====== Texto seleccionado ======

Las faenas agrícolas adquirieron Ja dignidad de la adoración divina y fueron
realizadas por monjes instruidos: laborare
est orare. Con ello caía indudablemente una de las barreras culturales para
el descubrimiento y el progreso tecnológico. Sería un error atribuir este
cambio a algún poder autosuficiente en el seno de la Iglesia [18]: el diferente rumbo de
los acontecimientos en el este y el oeste debía ser por sí solo suficiente para
poner de manifiesto que fue el complejo total de relaciones sociales —y no la
específica institución religiosa— lo que en última instancia asignó las
funciones económicas y culturales del monaquismo. Su carrera productiva sólo
pudo comenzar cuando la desintegración de la esclavitud clásica hubo liberado
los elementos de una dinámica diferente que habría de culminar con la formación
del feudalismo. Más que el rigorismo, lo sorprendente es la ductilidad de la Iglesia en esta difícil
transición.

======

* **Descripción de la tarea**
Prosigue el texto sobre el monaquismo y la transición al feudalismo a partir de su última oración.

====== Extractos de datos ======

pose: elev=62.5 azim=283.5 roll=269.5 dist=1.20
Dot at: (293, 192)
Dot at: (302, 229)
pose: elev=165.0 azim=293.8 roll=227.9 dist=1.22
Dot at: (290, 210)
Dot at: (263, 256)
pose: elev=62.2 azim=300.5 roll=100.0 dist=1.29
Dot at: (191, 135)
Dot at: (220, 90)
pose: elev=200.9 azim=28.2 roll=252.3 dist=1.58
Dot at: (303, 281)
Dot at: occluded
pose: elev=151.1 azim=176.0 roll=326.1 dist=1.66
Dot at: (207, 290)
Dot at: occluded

======
====== Extractos de datos ======

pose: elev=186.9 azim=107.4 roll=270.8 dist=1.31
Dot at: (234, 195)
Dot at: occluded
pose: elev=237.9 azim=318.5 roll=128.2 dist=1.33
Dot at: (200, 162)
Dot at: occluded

======
====== Extractos de datos ======

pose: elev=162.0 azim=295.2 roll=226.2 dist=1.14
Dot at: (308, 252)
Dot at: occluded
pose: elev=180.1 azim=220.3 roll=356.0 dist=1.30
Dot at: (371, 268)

======

* **Resultado del ejercicio**
Al mismo tiempo, sin embargo, la Iglesia fue sin duda
alguna directamente responsable de otra enorme y silenciosa transformación en
los últimos siglos del Imperio. La misma vulgarización y corrupción de la
cultura clásica, que Gibbon habría de denunciar, fue en realidad parte de un
gigantesco proceso de asimilación y adaptación a una población más amplia, que
habría de arruinarla y, simultáneamente, rescatarla en medio del colapso de su
tradicional infraestructura. La más sorprendente manifestación de esta transmisión
fue, una vez más, el idioma. Hasta el siglo III, los campesinos de la Galia o Hispania habían
hablado sus propias lenguas celtas, impermeables a la cultura de la clase
dirigente clásica: en esta época, una conquista germánica de esas provincias
habría tenido consecuencias incalculables para la posterior historia de Europa.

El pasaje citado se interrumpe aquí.